Reproduce the entries in full. Exclude all images from the copy.

———

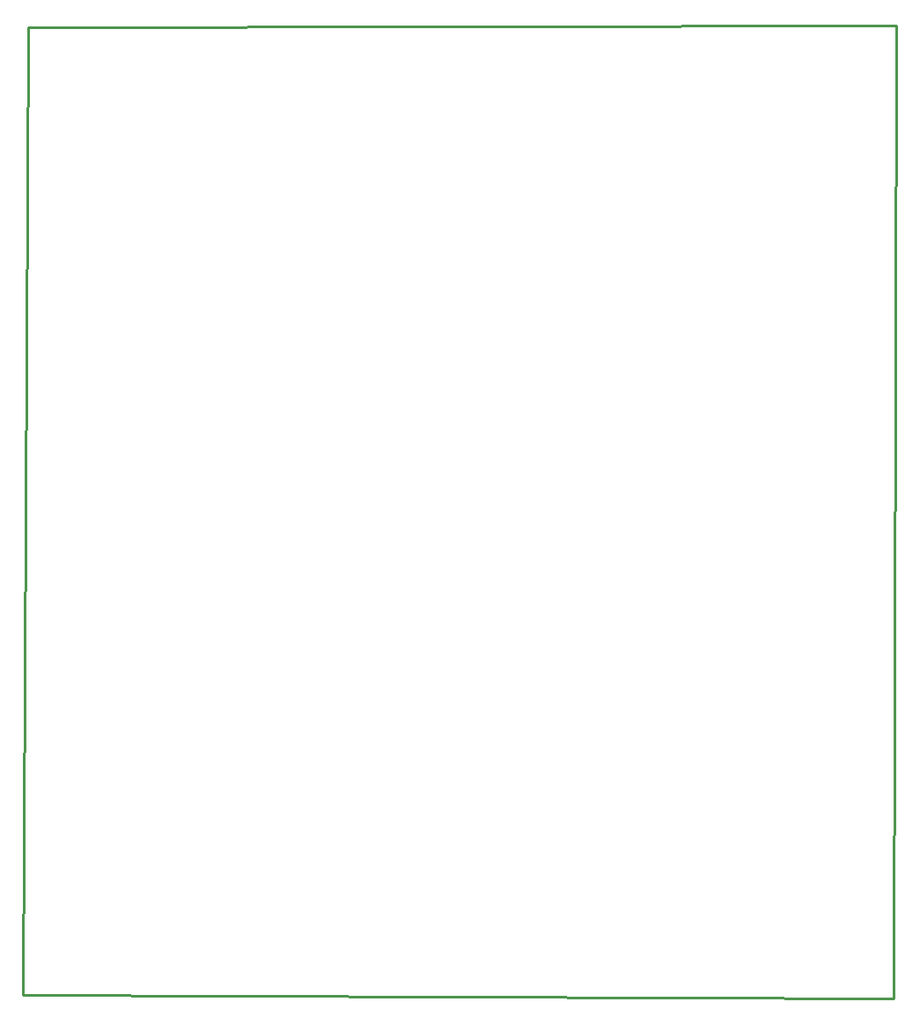
<source format=gbr>
G04 DipTrace 2.4.0.2*
%INBoardOutline.gbr*%
%MOMM*%
%ADD10C,0.254*%
%FSLAX53Y53*%
G04*
G71*
G90*
G75*
G01*
%LNBoardOutline*%
%LPD*%
X10476Y103355D2*
D10*
X93988Y103514D1*
X93670Y10000D1*
X10000Y10318D1*
X10476Y103355D1*
M02*

</source>
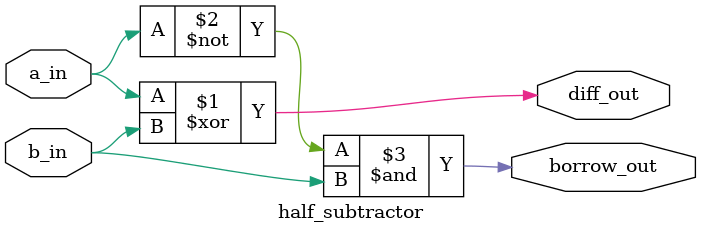
<source format=v>
module half_subtractor(input a_in , b_in, output diff_out, borrow_out);

assign diff_out = a_in ^ b_in;
assign borrow_out = (~a_in) & b_in;

endmodule
</source>
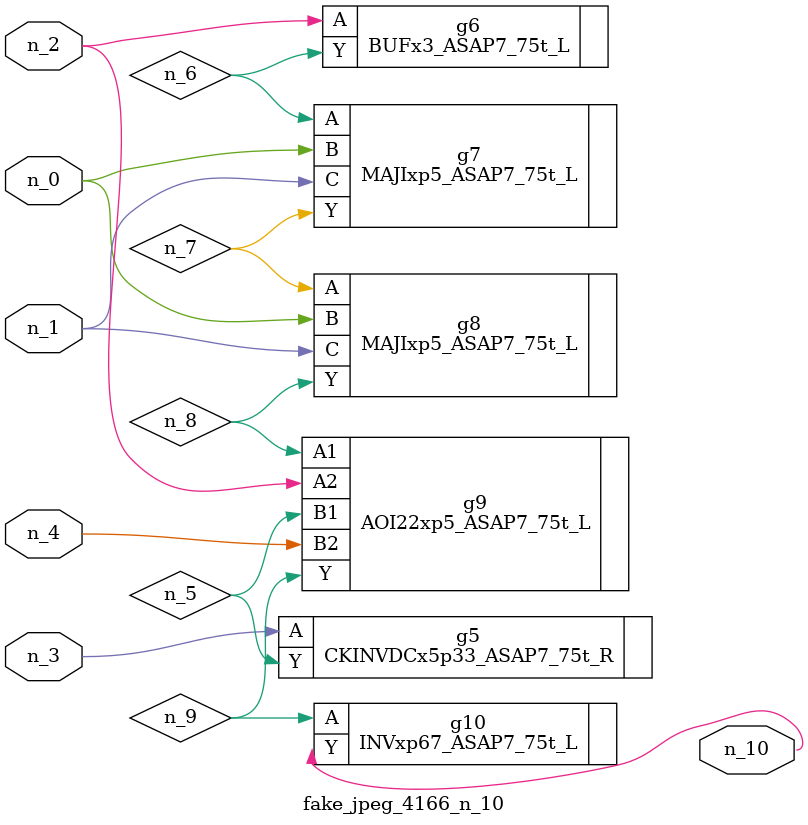
<source format=v>
module fake_jpeg_4166_n_10 (n_3, n_2, n_1, n_0, n_4, n_10);

input n_3;
input n_2;
input n_1;
input n_0;
input n_4;

output n_10;

wire n_8;
wire n_9;
wire n_6;
wire n_5;
wire n_7;

CKINVDCx5p33_ASAP7_75t_R g5 ( 
.A(n_3),
.Y(n_5)
);

BUFx3_ASAP7_75t_L g6 ( 
.A(n_2),
.Y(n_6)
);

MAJIxp5_ASAP7_75t_L g7 ( 
.A(n_6),
.B(n_0),
.C(n_1),
.Y(n_7)
);

MAJIxp5_ASAP7_75t_L g8 ( 
.A(n_7),
.B(n_0),
.C(n_1),
.Y(n_8)
);

AOI22xp5_ASAP7_75t_L g9 ( 
.A1(n_8),
.A2(n_2),
.B1(n_5),
.B2(n_4),
.Y(n_9)
);

INVxp67_ASAP7_75t_L g10 ( 
.A(n_9),
.Y(n_10)
);


endmodule
</source>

———

**Task result:**
<source format=gbr>
G04 DipTrace 2.4.0.2*
%INBoardOutline.gbr*%
%MOMM*%
%ADD10C,0.254*%
%FSLAX53Y53*%
G04*
G71*
G90*
G75*
G01*
%LNBoardOutline*%
%LPD*%
X10476Y103355D2*
D10*
X93988Y103514D1*
X93670Y10000D1*
X10000Y10318D1*
X10476Y103355D1*
M02*

</source>
<source format=v>
module half_subtractor(input a_in , b_in, output diff_out, borrow_out);

assign diff_out = a_in ^ b_in;
assign borrow_out = (~a_in) & b_in;

endmodule
</source>
<source format=v>
module fake_jpeg_4166_n_10 (n_3, n_2, n_1, n_0, n_4, n_10);

input n_3;
input n_2;
input n_1;
input n_0;
input n_4;

output n_10;

wire n_8;
wire n_9;
wire n_6;
wire n_5;
wire n_7;

CKINVDCx5p33_ASAP7_75t_R g5 ( 
.A(n_3),
.Y(n_5)
);

BUFx3_ASAP7_75t_L g6 ( 
.A(n_2),
.Y(n_6)
);

MAJIxp5_ASAP7_75t_L g7 ( 
.A(n_6),
.B(n_0),
.C(n_1),
.Y(n_7)
);

MAJIxp5_ASAP7_75t_L g8 ( 
.A(n_7),
.B(n_0),
.C(n_1),
.Y(n_8)
);

AOI22xp5_ASAP7_75t_L g9 ( 
.A1(n_8),
.A2(n_2),
.B1(n_5),
.B2(n_4),
.Y(n_9)
);

INVxp67_ASAP7_75t_L g10 ( 
.A(n_9),
.Y(n_10)
);


endmodule
</source>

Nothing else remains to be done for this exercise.